## WHAT YOU SHOULD DO
Ignore the pictures in the data below and set down exactly the lines from its first line through the line containing "display:flex; align-items:center; gap:20px;".

[Web page revision data]
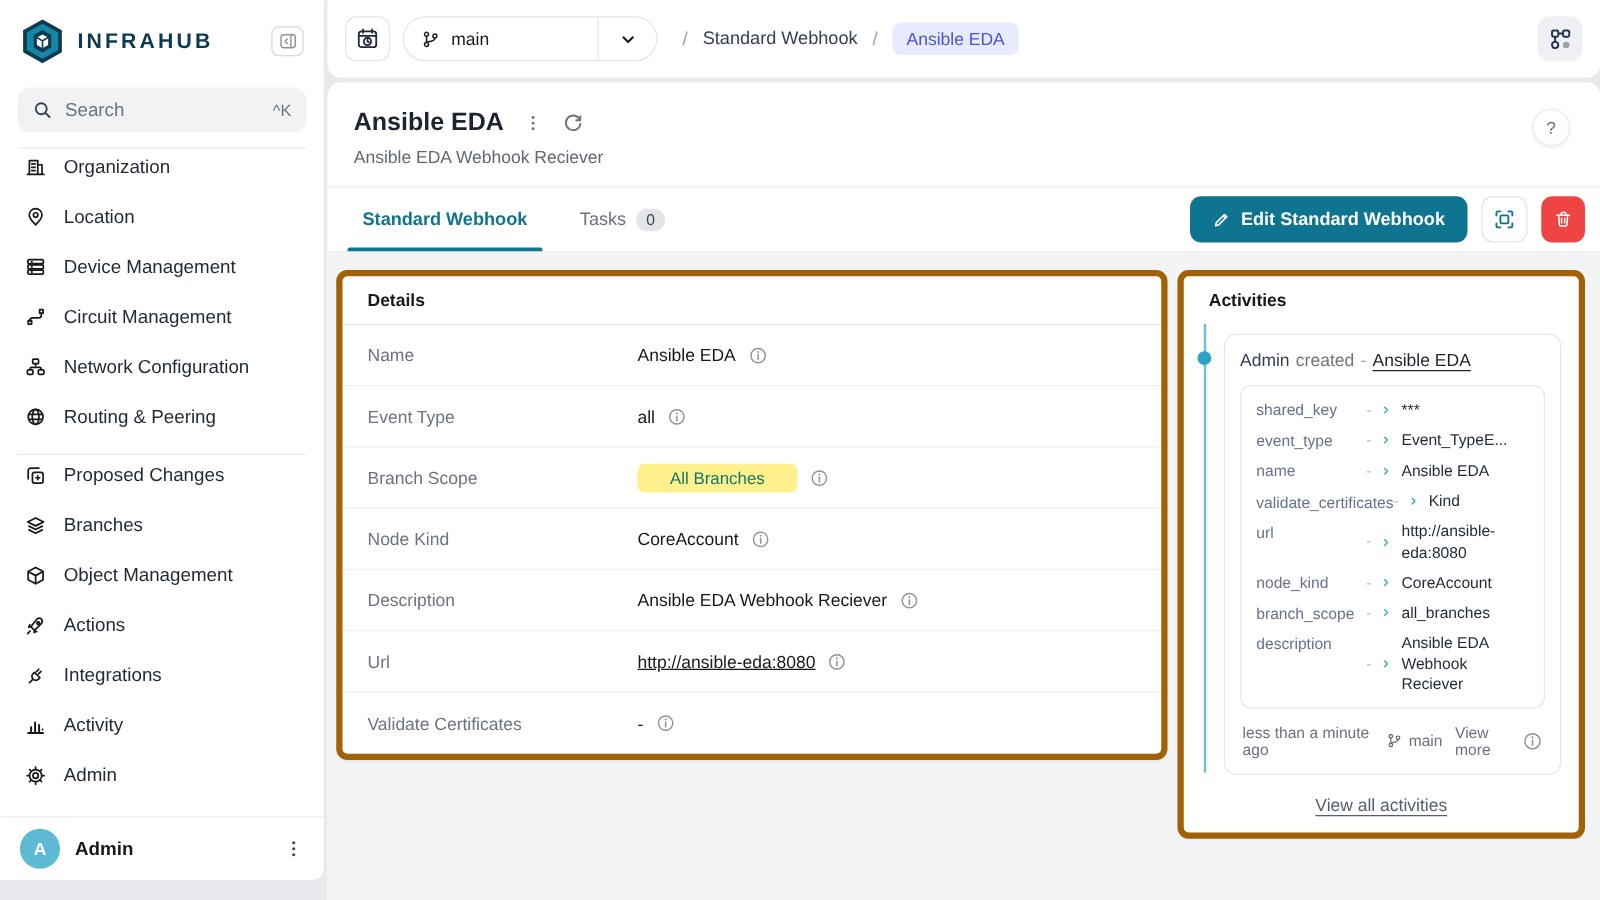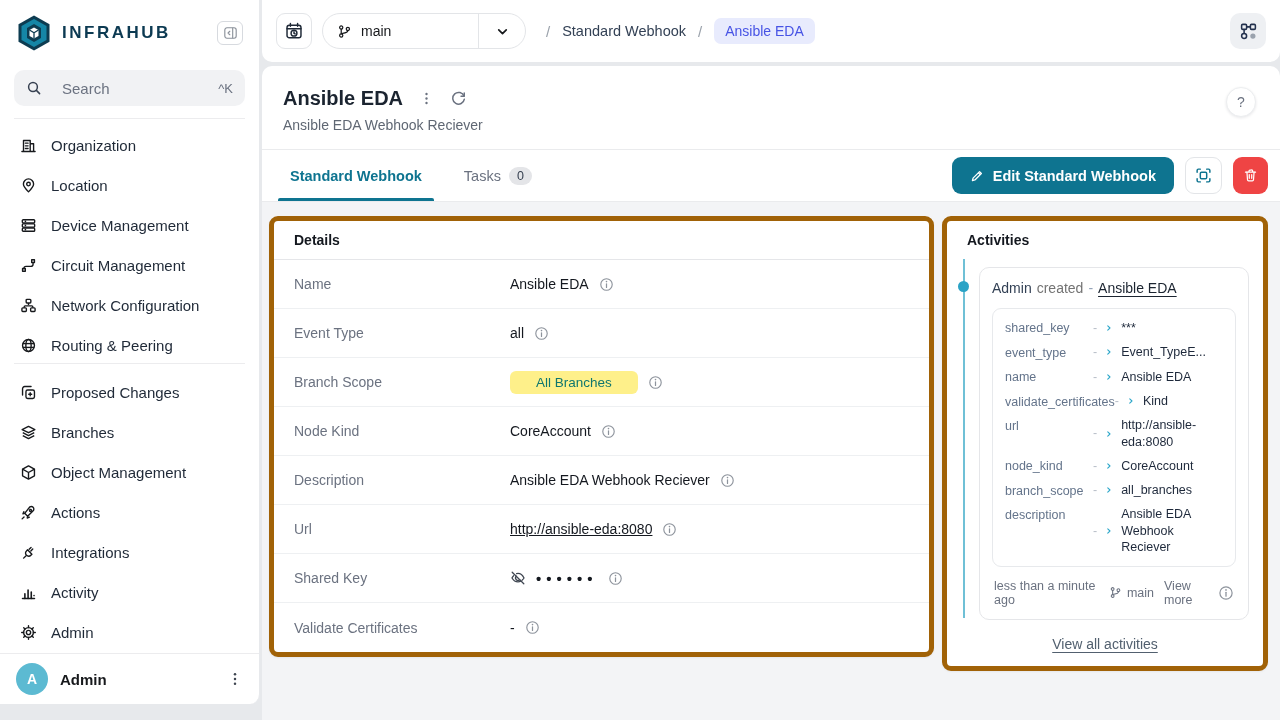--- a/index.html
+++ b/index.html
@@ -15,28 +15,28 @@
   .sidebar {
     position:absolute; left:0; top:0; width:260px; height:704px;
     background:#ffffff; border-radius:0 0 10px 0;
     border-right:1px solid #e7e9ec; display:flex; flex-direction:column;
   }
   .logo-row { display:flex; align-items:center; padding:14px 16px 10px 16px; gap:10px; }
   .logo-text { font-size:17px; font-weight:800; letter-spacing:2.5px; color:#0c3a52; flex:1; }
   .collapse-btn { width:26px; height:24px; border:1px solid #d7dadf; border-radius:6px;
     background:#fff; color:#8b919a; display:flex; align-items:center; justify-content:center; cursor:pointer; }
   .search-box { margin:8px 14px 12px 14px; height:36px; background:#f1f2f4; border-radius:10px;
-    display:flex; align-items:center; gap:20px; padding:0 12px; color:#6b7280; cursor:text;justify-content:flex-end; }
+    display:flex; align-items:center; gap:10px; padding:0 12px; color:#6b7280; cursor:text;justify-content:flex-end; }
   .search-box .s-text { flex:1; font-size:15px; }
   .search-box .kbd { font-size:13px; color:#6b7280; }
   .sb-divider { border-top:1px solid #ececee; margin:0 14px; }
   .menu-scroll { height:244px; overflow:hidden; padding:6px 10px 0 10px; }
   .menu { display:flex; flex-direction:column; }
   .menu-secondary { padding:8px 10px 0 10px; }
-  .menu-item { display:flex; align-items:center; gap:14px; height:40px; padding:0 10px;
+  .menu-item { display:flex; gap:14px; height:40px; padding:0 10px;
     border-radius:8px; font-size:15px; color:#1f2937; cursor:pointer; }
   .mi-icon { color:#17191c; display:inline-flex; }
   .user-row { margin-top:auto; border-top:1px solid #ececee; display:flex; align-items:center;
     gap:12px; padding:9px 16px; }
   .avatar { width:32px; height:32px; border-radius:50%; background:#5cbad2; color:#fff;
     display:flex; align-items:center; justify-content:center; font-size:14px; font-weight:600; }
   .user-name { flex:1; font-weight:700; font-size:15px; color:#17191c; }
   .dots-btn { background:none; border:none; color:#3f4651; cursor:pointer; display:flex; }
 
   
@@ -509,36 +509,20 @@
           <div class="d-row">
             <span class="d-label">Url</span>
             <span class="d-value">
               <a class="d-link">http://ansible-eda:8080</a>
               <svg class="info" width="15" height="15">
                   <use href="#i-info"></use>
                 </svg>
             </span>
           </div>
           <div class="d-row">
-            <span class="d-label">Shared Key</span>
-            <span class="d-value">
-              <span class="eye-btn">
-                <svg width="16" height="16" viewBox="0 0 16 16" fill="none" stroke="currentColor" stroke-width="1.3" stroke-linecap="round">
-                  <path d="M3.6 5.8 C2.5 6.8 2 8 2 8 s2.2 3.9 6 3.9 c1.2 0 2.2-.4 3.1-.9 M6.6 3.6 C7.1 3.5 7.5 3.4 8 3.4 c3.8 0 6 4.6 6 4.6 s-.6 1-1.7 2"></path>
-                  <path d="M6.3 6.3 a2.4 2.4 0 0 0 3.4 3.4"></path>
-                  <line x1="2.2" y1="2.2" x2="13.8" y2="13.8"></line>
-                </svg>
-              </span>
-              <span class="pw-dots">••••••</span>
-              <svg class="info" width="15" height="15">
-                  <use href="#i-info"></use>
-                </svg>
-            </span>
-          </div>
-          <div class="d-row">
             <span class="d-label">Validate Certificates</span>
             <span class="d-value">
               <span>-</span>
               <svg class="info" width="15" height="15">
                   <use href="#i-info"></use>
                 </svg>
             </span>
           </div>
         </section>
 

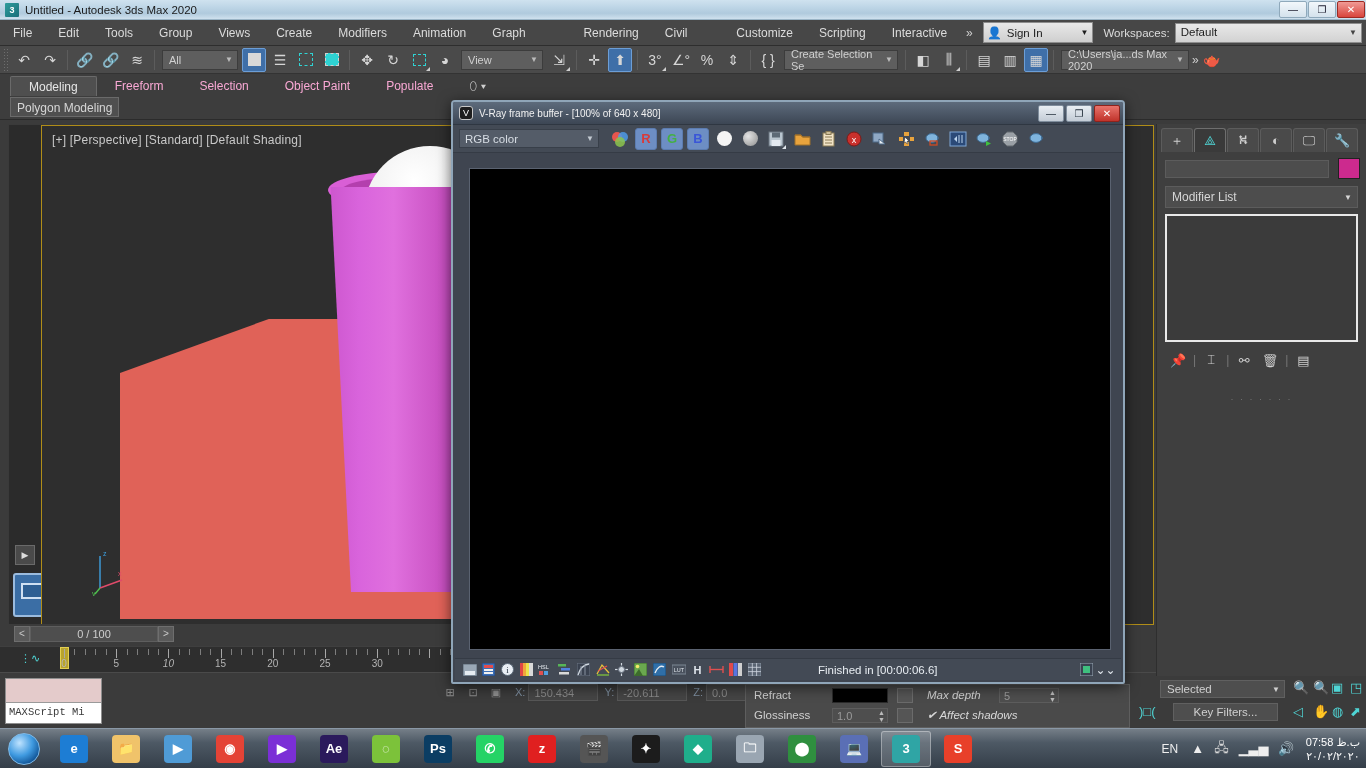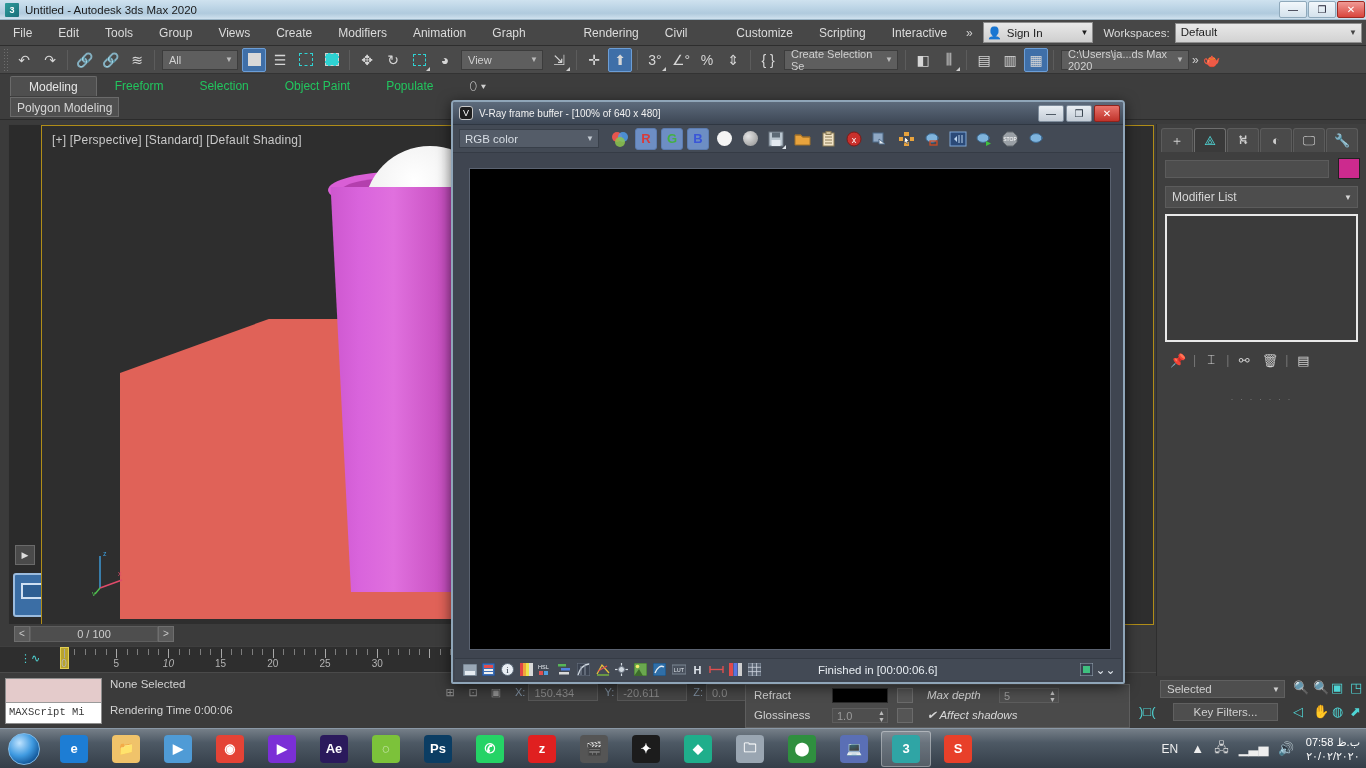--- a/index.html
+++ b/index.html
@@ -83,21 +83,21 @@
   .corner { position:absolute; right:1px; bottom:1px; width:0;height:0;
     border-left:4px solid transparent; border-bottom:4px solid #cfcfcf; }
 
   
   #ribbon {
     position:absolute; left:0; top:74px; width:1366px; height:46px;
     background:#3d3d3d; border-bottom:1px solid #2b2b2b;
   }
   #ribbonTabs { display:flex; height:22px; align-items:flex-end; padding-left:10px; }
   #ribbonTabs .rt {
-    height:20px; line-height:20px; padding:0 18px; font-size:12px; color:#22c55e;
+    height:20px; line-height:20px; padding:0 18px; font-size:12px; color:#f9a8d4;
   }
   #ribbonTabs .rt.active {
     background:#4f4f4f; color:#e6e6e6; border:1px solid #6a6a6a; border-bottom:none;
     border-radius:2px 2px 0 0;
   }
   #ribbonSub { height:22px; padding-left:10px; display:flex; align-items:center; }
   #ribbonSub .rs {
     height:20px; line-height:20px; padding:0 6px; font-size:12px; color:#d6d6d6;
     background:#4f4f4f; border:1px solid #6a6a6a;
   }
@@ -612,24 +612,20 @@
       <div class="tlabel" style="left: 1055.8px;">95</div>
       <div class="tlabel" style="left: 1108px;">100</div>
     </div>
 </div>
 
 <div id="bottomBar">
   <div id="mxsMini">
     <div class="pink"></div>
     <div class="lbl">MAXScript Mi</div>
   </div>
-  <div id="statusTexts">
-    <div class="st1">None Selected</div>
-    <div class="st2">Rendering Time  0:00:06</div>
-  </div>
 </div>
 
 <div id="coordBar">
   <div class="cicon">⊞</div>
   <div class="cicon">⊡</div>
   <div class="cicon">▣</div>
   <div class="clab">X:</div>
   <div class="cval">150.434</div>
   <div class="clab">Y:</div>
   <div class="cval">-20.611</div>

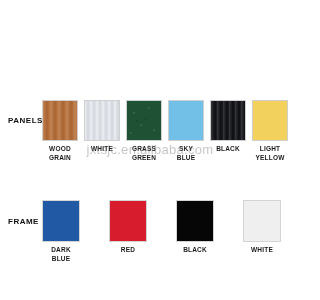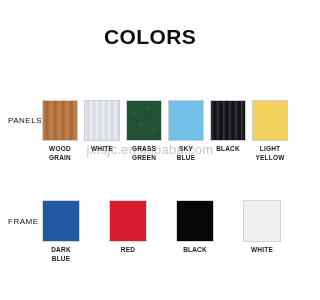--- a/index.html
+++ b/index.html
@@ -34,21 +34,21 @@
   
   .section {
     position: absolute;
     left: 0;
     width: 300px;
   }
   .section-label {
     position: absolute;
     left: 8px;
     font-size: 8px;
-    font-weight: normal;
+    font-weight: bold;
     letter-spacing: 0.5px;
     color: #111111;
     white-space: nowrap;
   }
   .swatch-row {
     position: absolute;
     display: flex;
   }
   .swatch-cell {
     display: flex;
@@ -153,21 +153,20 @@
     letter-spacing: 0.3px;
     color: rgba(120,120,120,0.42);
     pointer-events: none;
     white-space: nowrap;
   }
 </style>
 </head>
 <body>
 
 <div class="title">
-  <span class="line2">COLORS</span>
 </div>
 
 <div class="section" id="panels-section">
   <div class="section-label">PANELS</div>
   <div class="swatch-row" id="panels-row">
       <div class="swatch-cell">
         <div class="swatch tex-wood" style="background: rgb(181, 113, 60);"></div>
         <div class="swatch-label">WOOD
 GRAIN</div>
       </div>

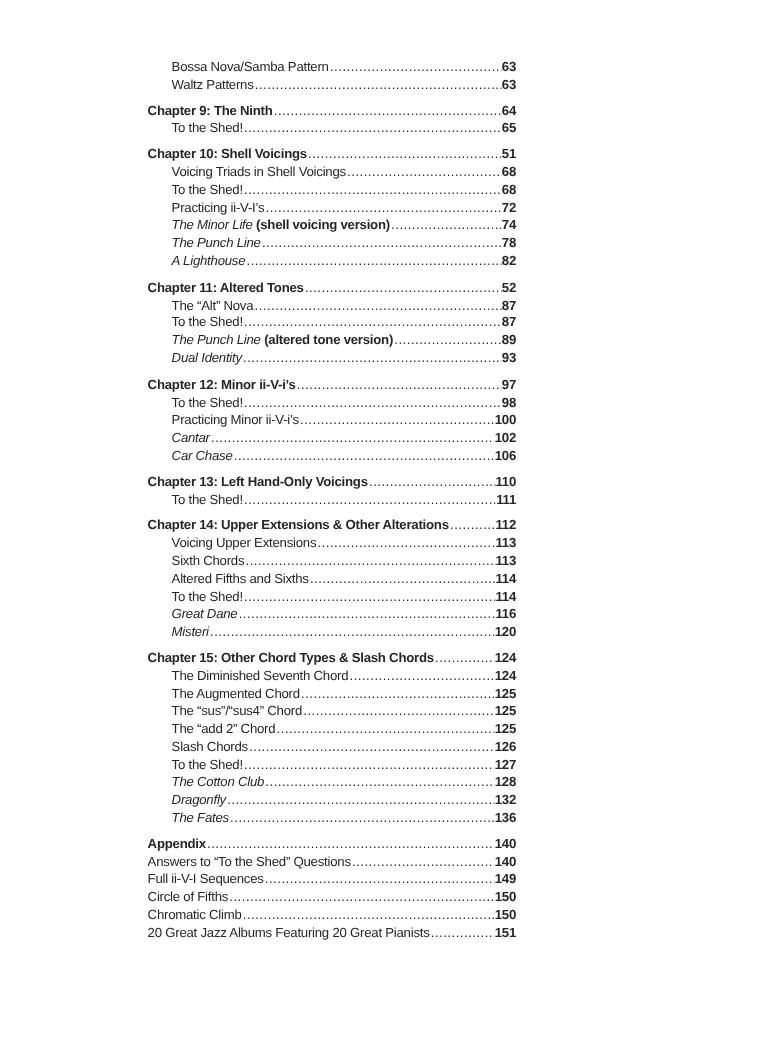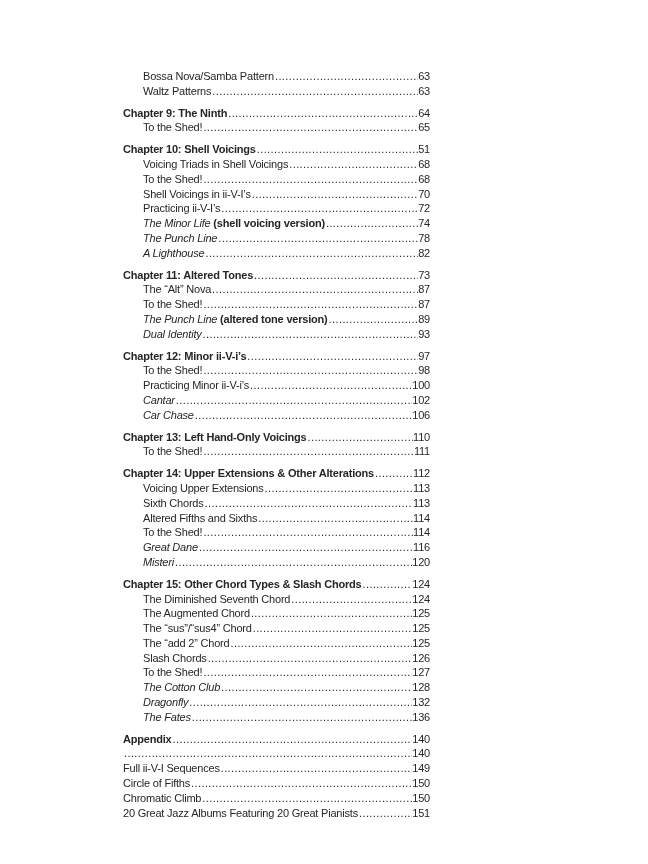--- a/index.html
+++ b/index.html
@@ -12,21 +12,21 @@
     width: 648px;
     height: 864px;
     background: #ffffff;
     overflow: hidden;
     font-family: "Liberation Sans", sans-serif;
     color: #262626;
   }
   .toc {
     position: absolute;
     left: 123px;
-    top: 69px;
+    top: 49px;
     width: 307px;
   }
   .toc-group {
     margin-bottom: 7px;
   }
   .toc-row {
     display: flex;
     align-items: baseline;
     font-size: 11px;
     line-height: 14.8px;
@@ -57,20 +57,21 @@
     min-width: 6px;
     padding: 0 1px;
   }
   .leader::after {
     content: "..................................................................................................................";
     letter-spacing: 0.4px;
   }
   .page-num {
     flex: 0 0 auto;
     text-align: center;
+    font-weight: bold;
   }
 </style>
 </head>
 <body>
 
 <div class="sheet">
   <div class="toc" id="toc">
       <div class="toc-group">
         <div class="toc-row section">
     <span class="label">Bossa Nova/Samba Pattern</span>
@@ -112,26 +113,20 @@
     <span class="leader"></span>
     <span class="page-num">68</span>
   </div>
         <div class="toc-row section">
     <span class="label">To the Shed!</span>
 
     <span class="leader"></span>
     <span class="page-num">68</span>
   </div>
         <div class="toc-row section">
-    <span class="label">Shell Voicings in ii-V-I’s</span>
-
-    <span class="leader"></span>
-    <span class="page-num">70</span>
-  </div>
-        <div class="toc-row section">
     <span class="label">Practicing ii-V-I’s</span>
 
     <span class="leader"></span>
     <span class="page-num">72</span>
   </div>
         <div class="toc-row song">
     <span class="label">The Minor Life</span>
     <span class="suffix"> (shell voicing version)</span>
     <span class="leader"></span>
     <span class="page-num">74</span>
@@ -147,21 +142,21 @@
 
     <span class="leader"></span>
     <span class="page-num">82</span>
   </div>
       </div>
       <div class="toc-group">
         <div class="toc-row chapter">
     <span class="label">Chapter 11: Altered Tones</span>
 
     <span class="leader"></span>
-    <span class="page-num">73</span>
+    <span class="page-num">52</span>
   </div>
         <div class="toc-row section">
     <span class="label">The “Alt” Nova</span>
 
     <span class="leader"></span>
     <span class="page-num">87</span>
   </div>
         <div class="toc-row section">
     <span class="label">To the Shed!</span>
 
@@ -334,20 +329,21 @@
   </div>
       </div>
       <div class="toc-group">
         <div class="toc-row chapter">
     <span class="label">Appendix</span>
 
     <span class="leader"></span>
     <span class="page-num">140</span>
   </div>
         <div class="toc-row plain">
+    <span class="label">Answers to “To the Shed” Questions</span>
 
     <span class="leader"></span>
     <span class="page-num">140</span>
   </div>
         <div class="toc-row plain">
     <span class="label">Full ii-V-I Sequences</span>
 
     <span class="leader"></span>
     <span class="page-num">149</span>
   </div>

## SOLUTION FOR THIS EXERCISE
--- a/index.html
+++ b/index.html
@@ -15,28 +15,28 @@
   .sidebar {
     position:absolute; left:0; top:0; width:260px; height:704px;
     background:#ffffff; border-radius:0 0 10px 0;
     border-right:1px solid #e7e9ec; display:flex; flex-direction:column;
   }
   .logo-row { display:flex; align-items:center; padding:14px 16px 10px 16px; gap:10px; }
   .logo-text { font-size:17px; font-weight:800; letter-spacing:2.5px; color:#0c3a52; flex:1; }
   .collapse-btn { width:26px; height:24px; border:1px solid #d7dadf; border-radius:6px;
     background:#fff; color:#8b919a; display:flex; align-items:center; justify-content:center; cursor:pointer; }
   .search-box { margin:8px 14px 12px 14px; height:36px; background:#f1f2f4; border-radius:10px;
-    display:flex; align-items:center; gap:20px; padding:0 12px; color:#6b7280; cursor:text;justify-content:flex-end; }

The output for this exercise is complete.